OPINIóN
Actualizado 03/01/2022 11:16:26
Toño Blázquez

Al final de la calle Meléndez (algún día tendré que pillar el callejero del recordado Nacho Carnero, para saber quién demonios era este Meléndez, que tanta vidilla bohemia da a Salamanca). A lo que iba, al final, en el recodo, donde lucía aquella maravillosa y ya difunta Malablada, al lado de La Nave, El Bardo, ahí está El Alcaraván, el único reducto para quienes vemos una tarima y un micrófono y nos lanzamos de cabeza.

Durante mucho tiempo disfrutamos de Salva y su Savor (San Justo), pero hace ya inviernos que pasó a mejor vida.

Un lujo, tener un sitio donde aposentar nuestros desiguales talentos, donde, simplemente, la cuestión sea hablar por hablar, cada cual con la libertad que le dé el cuerpo y la mente, con el respeto por delante, antes que nada. Elena, coordinadora, lo explica muy requetebién al principio.

El que lee un poema de su primer libro autopublicado, el que sube y monologuea a su bola, con intríngulis sintácticos comprensibles o no, el chaval que va con su trompeta y nos enternece, el que canta sus canciones con la guitarra eléctrica en bandolera, la chica que, de repente, hace un escenario con dos sillas, se mete un guante en un mano, la transforma en una amorosa tortuga y nos cuenta un lindo cuento.

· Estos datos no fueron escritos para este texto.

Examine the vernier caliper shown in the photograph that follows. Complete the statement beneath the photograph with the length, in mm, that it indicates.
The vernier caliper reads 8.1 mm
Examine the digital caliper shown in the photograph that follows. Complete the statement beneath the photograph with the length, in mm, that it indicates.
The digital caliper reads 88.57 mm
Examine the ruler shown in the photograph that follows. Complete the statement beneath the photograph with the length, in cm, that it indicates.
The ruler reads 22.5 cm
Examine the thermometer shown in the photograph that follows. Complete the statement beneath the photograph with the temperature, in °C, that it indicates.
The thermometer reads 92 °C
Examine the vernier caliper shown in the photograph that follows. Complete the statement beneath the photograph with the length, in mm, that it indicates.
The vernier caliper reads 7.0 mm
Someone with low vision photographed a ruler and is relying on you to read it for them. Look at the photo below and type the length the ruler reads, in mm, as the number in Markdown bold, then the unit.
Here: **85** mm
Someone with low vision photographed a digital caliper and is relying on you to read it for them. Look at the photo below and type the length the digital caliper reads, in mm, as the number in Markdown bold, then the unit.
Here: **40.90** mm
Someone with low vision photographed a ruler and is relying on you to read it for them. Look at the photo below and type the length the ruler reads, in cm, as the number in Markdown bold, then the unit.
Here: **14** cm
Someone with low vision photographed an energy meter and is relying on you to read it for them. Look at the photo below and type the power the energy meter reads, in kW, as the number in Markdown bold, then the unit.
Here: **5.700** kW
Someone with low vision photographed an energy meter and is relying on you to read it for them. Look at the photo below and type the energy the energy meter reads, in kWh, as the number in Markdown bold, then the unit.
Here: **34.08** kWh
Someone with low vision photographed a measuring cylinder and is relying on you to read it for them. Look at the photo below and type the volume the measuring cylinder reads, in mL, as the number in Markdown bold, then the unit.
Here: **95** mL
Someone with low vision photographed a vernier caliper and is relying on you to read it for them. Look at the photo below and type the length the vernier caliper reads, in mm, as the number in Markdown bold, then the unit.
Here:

O el abuelillo que nos relata versos picantones y luego saca un pandero cuadrado de Peñaparda y nos embelesa con ritmo de jota tres villancicos.

Los martes, sobre las 22,00 h, para los que tenemos chispas poéticas y artísticas en los cajoncitos del corazón, el Alcaraván es nuestro mejor armario, la trinchera más calentita.